I just used them the other day, had to make a puller to pull a diesel injector.. The injector had a 22 X 1.5 thread, so cut the thread on the lathe and used the thread wires to get to size... They are a bit of a pain to try to hold though and when using use the fixed anvil of the micrometer on the two wires and the moving anvil on the single wire...

Ropetangler
19th May 2015, 12:30 AM
I have never used thread wires Richard, but seem to remember grease being suggested to hold the wires while you rounded them all up between the micrometer anvils. Did you try grease or is there a good reason to avoid its use, perhaps it interferes with the accuracy of the measurement.
Rob

BaronJ
19th May 2015, 12:50 AM
I seem to remember someone suggested sticking the wires into a lump of Blutac to hold them whilst measuring took place.

Michael G
19th May 2015, 07:35 AM
I used mine the other day and found that a strip of masking tape helped keep track of them all. (two close in on one end and the third on the other end of a loop)

Michael

simonl
20th May 2015, 06:25 PM
I just compared measurements from Pee Dee to Ausee.. The Ausee ones were a bit undersized on all the ones I measured... But only by say 5 microns if my micrometer can be trusted... The Pee Dee ones seem to be very close to on size..

I just used them the other day, had to make a puller to pull a diesel injector.. The injector had a 22 X 1.5 thread, so cut the thread on the lathe and used the thread wires to get to size... They are a bit of a pain to try to hold though and when using use the fixed anvil of the micrometer on the two wires and the moving anvil on the single wire...

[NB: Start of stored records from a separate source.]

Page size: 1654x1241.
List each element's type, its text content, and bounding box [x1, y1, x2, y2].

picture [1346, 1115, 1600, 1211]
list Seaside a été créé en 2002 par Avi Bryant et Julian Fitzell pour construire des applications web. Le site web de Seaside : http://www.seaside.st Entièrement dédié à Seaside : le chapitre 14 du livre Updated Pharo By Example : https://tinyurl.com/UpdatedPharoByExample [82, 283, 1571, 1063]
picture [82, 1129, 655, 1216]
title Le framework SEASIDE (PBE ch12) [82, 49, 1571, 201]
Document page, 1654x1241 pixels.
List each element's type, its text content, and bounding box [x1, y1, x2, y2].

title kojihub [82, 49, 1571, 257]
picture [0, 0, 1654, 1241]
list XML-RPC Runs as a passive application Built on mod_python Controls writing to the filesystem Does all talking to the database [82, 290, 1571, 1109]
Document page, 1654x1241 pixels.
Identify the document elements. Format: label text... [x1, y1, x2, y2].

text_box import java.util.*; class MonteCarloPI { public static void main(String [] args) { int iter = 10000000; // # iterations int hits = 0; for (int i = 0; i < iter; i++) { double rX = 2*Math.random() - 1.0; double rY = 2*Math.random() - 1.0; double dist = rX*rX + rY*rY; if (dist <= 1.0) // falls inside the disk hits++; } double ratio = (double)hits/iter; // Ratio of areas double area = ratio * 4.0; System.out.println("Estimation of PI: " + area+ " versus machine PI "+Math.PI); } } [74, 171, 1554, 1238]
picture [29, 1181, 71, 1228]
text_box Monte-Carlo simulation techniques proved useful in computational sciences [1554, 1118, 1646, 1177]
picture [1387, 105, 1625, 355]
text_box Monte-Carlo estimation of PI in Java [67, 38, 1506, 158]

I was going to buy the Ausee ones, me being a tight and all but was not sure if they came with tables. I emailed the seller asking such but never got an answer. Under such circumstances I'm inclined not to buy if they can't even be bothered answering a simple question. I think Pee Dee deserve the sale more since they are upfront with what you get.

Simon

WoodBee2
26th May 2015, 06:17 PM
Re thread micrometers and use of indicator:
Thanks for the replies, sorry for the late response, I have been elsewhere for some time.
I understand the cost issue, but as it happens I have been very lucky to buy a chest full of all kinds of micrometers and indicators for what is essentially peanuts. Among them two thread micrometers (0-25 and 25-50mm) using the same (almost full) set of tips.
Have not used any before, that's why I am curious if they can do what thread wires an gauges can do. (any special considerations when using these?) I understand gauges are faster to use in a production environment, but you would need quite a set, especially if using odd combinations of diameter and thread distance. (there were some in same box too btw). As I understand, there is no need for wires now I have these micrometers?
Guess I should really start single pointing threads to find out how to really measure threads.

As for the use of an indicator:
My understanding from watching YouTube video's is that when putting a indicator (dashboard gauge?) Against your compound slide square to the ways, it will show the real infeed/thread depth when the compound is angled 29,5° (or any other angle for that matter)

I understand the dial on the handwheel gives no direct reading in this application, but according to my little experiments and understanding of matters this should work fine. Any experiences and/or opinions?